EVANSVILLE, Ind., Oct. 24 (UPI) — The United States this week became the only country to eradicate a highly destructive stone fruit disease called the plum pox virus.
The plum pox virus infects trees like plum, almond and peach. Infected trees produce far less fruit than healthy ones, and the fruit they do produce can be deformed or discolored.
The virus originated in Europe in the early 1900s and still is widespread there, costing the stone fruit industries hundreds of millions of dollars a year, according to Cornell University.
It was discovered in the United States in 1999, when a farmer in Pennsylvania noticed something odd happening to his fruit.
“I first spotted a strange ring pattern on some of my peaches and wasn’t sure what could have caused it,” Jim Lerew, the owner of a Pennsylvania orchard with the first known plum pox case in the country, told the Penn State Extension.
“After I found it several more times on my peach crop, I took some samples to a number of different fruit research institutions to determine the cause … which admittedly stumped them for a while. No one had even considered that it could be a disease that originated in Europe.”

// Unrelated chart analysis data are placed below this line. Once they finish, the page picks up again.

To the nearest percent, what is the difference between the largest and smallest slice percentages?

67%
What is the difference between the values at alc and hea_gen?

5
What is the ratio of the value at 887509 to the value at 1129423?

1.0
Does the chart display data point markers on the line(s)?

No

Once they figured it out, researchers began to test orchards and soon learned that the disease had spread across Pennsylvania. The U.S. Department of Agriculture, with the help of the state department of agriculture and the Penn State Extension, went to work to contain it.

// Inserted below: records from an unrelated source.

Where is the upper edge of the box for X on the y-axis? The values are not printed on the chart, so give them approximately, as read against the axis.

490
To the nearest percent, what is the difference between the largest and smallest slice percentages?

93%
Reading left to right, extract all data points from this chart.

The battle went on for a decade, during which time the state destroyed some 1,675 acres of commercial stone fruit trees — 20 percent of Pennsylvania’s stone fruit industry. Farmers were paid $32 million in compensation, according to Penn State Extension.
Then, in 2009, the Pennsylvania Department of Agriculture announced that the state had no new positive tests in three years — that plum pox was eradicated.
But as Pennsylvania celebrated, the battle was just beginning elsewhere. In 2006, the virus was found in New York state and Michigan.
“Since the disease was first detected in Pennsylvania, that prompted Michigan to go through a series of surveys,” said William Shane, a tree fruit educator at the Michigan State University Extension.
The Michigan State Department of Agriculture found the disease in a single plum tree on the Michigan State University’s research station. The state reacted with an immediate quarantine, and all the trees on the university’s research station were destroyed.
That was the only tree in the state to become infected.
“If they hadn’t done that testing, eventually aphids would have moved the disease to other areas,” Shane said. The disease is transmitted over short distances by aphids, which are tiny insects. It moves over long distances when people ship infected nursery plants.
It was a different story in New York state, where, by the time the state’s department of agriculture detected it, the virus had spread to several counties.
Officials continued finding the disease in New York until 2015. Now, with three consecutive years with no new positive tests, the USDA declared it eradicated.
“Today, our 20-year fight against plum pox disease is officially over,” Greg Ibach, the USDA’s under secretary for marketing and regulatory programs, said in a statement.
“Working with our partners, we’ve eliminated this disease and protected the United States’ $6.3 billion stone fruit industry.”